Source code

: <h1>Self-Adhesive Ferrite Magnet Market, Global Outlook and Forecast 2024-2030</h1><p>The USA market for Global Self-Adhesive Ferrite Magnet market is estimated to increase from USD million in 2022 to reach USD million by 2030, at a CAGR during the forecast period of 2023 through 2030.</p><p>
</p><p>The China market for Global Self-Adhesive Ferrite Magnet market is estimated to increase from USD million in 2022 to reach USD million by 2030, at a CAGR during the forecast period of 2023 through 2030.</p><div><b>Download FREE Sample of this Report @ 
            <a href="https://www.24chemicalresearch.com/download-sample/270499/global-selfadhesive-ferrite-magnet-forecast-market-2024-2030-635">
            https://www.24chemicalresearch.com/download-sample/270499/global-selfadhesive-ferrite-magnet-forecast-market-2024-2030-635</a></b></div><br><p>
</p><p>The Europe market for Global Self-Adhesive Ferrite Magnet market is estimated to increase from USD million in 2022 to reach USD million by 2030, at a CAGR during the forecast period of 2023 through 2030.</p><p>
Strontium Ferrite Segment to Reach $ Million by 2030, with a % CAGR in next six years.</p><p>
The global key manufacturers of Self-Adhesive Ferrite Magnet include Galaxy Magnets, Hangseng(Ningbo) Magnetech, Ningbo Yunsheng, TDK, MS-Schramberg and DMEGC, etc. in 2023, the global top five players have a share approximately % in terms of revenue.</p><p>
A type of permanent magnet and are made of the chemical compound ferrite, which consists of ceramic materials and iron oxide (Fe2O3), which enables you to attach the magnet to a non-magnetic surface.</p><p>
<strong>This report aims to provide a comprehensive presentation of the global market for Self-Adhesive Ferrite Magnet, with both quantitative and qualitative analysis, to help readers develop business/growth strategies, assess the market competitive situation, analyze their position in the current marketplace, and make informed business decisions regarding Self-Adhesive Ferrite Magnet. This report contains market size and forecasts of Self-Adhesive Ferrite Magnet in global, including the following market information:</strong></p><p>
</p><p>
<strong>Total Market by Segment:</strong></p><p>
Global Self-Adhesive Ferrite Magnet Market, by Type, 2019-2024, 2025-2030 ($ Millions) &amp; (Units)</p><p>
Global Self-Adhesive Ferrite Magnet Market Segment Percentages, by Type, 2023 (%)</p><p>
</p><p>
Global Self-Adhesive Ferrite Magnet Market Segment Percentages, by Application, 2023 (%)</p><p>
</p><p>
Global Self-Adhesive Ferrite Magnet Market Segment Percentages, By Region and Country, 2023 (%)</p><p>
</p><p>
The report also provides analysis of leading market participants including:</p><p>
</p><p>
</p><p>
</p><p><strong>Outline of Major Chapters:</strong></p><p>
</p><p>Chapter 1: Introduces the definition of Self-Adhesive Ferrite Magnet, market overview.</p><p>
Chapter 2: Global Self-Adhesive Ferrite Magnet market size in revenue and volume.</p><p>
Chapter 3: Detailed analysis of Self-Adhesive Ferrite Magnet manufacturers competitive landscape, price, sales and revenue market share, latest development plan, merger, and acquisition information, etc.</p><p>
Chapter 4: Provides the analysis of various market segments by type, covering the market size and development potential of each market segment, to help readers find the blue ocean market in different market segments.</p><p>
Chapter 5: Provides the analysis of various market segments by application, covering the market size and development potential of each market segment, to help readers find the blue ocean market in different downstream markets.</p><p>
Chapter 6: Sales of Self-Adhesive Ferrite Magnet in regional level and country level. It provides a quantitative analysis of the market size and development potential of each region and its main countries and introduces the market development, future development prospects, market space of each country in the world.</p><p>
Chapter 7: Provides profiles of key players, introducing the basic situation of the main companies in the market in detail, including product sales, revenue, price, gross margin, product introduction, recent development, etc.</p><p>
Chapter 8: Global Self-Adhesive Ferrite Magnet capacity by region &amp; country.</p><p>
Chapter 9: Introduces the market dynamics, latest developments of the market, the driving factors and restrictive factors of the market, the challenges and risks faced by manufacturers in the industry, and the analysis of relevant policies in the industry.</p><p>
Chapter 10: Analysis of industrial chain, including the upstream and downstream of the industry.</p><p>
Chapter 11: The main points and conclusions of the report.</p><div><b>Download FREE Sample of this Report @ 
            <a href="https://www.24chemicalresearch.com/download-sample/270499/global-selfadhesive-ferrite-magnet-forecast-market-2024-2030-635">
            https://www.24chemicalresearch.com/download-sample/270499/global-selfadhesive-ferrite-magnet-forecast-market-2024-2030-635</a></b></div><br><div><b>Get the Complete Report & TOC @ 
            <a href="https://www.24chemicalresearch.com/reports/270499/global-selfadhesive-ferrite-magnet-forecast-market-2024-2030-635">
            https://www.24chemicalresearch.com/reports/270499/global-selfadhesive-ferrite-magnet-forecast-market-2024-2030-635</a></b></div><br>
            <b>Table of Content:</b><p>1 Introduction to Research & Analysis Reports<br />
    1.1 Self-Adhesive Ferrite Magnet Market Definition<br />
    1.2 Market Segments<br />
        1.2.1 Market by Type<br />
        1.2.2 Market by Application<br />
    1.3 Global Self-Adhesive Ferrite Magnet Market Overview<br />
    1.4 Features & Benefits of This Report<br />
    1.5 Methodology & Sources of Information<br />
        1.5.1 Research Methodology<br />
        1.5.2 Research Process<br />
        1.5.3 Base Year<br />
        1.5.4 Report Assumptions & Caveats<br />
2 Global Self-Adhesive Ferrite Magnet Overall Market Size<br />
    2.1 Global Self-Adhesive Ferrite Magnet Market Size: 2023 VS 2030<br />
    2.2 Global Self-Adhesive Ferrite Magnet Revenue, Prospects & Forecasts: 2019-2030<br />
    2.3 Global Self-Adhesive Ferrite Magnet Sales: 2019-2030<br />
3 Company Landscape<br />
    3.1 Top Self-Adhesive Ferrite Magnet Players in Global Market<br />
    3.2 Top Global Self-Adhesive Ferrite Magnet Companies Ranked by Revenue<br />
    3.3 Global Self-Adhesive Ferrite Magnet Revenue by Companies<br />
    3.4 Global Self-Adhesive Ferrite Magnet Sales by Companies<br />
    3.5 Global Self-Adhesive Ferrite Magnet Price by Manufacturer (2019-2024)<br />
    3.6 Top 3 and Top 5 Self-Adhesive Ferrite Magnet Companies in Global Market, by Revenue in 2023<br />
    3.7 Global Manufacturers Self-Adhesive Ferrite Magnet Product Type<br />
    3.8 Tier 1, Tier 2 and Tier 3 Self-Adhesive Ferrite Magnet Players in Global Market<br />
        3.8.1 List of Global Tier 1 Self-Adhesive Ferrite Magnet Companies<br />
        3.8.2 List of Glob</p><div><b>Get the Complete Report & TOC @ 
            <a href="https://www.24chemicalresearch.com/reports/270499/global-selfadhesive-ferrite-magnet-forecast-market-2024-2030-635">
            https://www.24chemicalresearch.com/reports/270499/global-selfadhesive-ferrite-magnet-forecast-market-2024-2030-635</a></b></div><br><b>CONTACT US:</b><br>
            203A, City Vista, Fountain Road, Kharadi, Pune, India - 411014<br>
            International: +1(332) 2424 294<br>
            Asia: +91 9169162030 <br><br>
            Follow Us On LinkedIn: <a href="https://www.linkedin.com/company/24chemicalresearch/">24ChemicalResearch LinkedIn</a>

Task prompt:
Transcribe every record above exactly.

Answer box:
Source code

: <h1>Self-Adhesive Ferrite Magnet Market, Global Outlook and Forecast 2024-2030</h1><p>The USA market for Global Self-Adhesive Ferrite Magnet market is estimated to increase from USD million in 2022 to reach USD million by 2030, at a CAGR during the forecast period of 2023 through 2030.</p><p>
</p><p>The China market for Global Self-Adhesive Ferrite Magnet market is estimated to increase from USD million in 2022 to reach USD million by 2030, at a CAGR during the forecast period of 2023 through 2030.</p><div><b>Download FREE Sample of this Report @ 
            <a href="https://www.24chemicalresearch.com/download-sample/270499/global-selfadhesive-ferrite-magnet-forecast-market-2024-2030-635">
            https://www.24chemicalresearch.com/download-sample/270499/global-selfadhesive-ferrite-magnet-forecast-market-2024-2030-635</a></b></div><br><p>
</p><p>The Europe market for Global Self-Adhesive Ferrite Magnet market is estimated to increase from USD million in 2022 to reach USD million by 2030, at a CAGR during the forecast period of 2023 through 2030.</p><p>
Strontium Ferrite Segment to Reach $ Million by 2030, with a % CAGR in next six years.</p><p>
The global key manufacturers of Self-Adhesive Ferrite Magnet include Galaxy Magnets, Hangseng(Ningbo) Magnetech, Ningbo Yunsheng, TDK, MS-Schramberg and DMEGC, etc. in 2023, the global top five players have a share approximately % in terms of revenue.</p><p>
A type of permanent magnet and are made of the chemical compound ferrite, which consists of ceramic materials and iron oxide (Fe2O3), which enables you to attach the magnet to a non-magnetic surface.</p><p>
<strong>This report aims to provide a comprehensive presentation of the global market for Self-Adhesive Ferrite Magnet, with both quantitative and qualitative analysis, to help readers develop business/growth strategies, assess the market competitive situation, analyze their position in the current marketplace, and make informed business decisions regarding Self-Adhesive Ferrite Magnet. This report contains market size and forecasts of Self-Adhesive Ferrite Magnet in global, including the following market information:</strong></p><p>
</p><p>
<strong>Total Market by Segment:</strong></p><p>
Global Self-Adhesive Ferrite Magnet Market, by Type, 2019-2024, 2025-2030 ($ Millions) &amp; (Units)</p><p>
Global Self-Adhesive Ferrite Magnet Market Segment Percentages, by Type, 2023 (%)</p><p>
</p><p>
Global Self-Adhesive Ferrite Magnet Market Segment Percentages, by Application, 2023 (%)</p><p>
</p><p>
Global Self-Adhesive Ferrite Magnet Market Segment Percentages, By Region and Country, 2023 (%)</p><p>
</p><p>
The report also provides analysis of leading market participants including:</p><p>
</p><p>
</p><p>
</p><p><strong>Outline of Major Chapters:</strong></p><p>
</p><p>Chapter 1: Introduces the definition of Self-Adhesive Ferrite Magnet, market overview.</p><p>
Chapter 2: Global Self-Adhesive Ferrite Magnet market size in revenue and volume.</p><p>
Chapter 3: Detailed analysis of Self-Adhesive Ferrite Magnet manufacturers competitive landscape, price, sales and revenue market share, latest development plan, merger, and acquisition information, etc.</p><p>
Chapter 4: Provides the analysis of various market segments by type, covering the market size and development potential of each market segment, to help readers find the blue ocean market in different market segments.</p><p>
Chapter 5: Provides the analysis of various market segments by application, covering the market size and development potential of each market segment, to help readers find the blue ocean market in different downstream markets.</p><p>
Chapter 6: Sales of Self-Adhesive Ferrite Magnet in regional level and country level. It provides a quantitative analysis of the market size and development potential of each region and its main countries and introduces the market development, future development prospects, market space of each country in the world.</p><p>
Chapter 7: Provides profiles of key players, introducing the basic situation of the main companies in the market in detail, including product sales, revenue, price, gross margin, product introduction, recent development, etc.</p><p>
Chapter 8: Global Self-Adhesive Ferrite Magnet capacity by region &amp; country.</p><p>
Chapter 9: Introduces the market dynamics, latest developments of the market, the driving factors and restrictive factors of the market, the challenges and risks faced by manufacturers in the industry, and the analysis of relevant policies in the industry.</p><p>
Chapter 10: Analysis of industrial chain, including the upstream and downstream of the industry.</p><p>
Chapter 11: The main points and conclusions of the report.</p><div><b>Download FREE Sample of this Report @ 
            <a href="https://www.24chemicalresearch.com/download-sample/270499/global-selfadhesive-ferrite-magnet-forecast-market-2024-2030-635">
            https://www.24chemicalresearch.com/download-sample/270499/global-selfadhesive-ferrite-magnet-forecast-market-2024-2030-635</a></b></div><br><div><b>Get the Complete Report & TOC @ 
            <a href="https://www.24chemicalresearch.com/reports/270499/global-selfadhesive-ferrite-magnet-forecast-market-2024-2030-635">
            https://www.24chemicalresearch.com/reports/270499/global-selfadhesive-ferrite-magnet-forecast-market-2024-2030-635</a></b></div><br>
            <b>Table of Content:</b><p>1 Introduction to Research & Analysis Reports<br />
    1.1 Self-Adhesive Ferrite Magnet Market Definition<br />
    1.2 Market Segments<br />
        1.2.1 Market by Type<br />
        1.2.2 Market by Application<br />
    1.3 Global Self-Adhesive Ferrite Magnet Market Overview<br />
    1.4 Features & Benefits of This Report<br />
    1.5 Methodology & Sources of Information<br />
        1.5.1 Research Methodology<br />
        1.5.2 Research Process<br />
        1.5.3 Base Year<br />
        1.5.4 Report Assumptions & Caveats<br />
2 Global Self-Adhesive Ferrite Magnet Overall Market Size<br />
    2.1 Global Self-Adhesive Ferrite Magnet Market Size: 2023 VS 2030<br />
    2.2 Global Self-Adhesive Ferrite Magnet Revenue, Prospects & Forecasts: 2019-2030<br />
    2.3 Global Self-Adhesive Ferrite Magnet Sales: 2019-2030<br />
3 Company Landscape<br />
    3.1 Top Self-Adhesive Ferrite Magnet Players in Global Market<br />
    3.2 Top Global Self-Adhesive Ferrite Magnet Companies Ranked by Revenue<br />
    3.3 Global Self-Adhesive Ferrite Magnet Revenue by Companies<br />
    3.4 Global Self-Adhesive Ferrite Magnet Sales by Companies<br />
    3.5 Global Self-Adhesive Ferrite Magnet Price by Manufacturer (2019-2024)<br />
    3.6 Top 3 and Top 5 Self-Adhesive Ferrite Magnet Companies in Global Market, by Revenue in 2023<br />
    3.7 Global Manufacturers Self-Adhesive Ferrite Magnet Product Type<br />
    3.8 Tier 1, Tier 2 and Tier 3 Self-Adhesive Ferrite Magnet Players in Global Market<br />
        3.8.1 List of Global Tier 1 Self-Adhesive Ferrite Magnet Companies<br />
        3.8.2 List of Glob</p><div><b>Get the Complete Report & TOC @ 
            <a href="https://www.24chemicalresearch.com/reports/270499/global-selfadhesive-ferrite-magnet-forecast-market-2024-2030-635">
            https://www.24chemicalresearch.com/reports/270499/global-selfadhesive-ferrite-magnet-forecast-market-2024-2030-635</a></b></div><br><b>CONTACT US:</b><br>
            203A, City Vista, Fountain Road, Kharadi, Pune, India - 411014<br>
            International: +1(332) 2424 294<br>
            Asia: +91 9169162030 <br><br>
            Follow Us On LinkedIn: <a href="https://www.linkedin.com/company/24chemicalresearch/">24ChemicalResearch LinkedIn</a>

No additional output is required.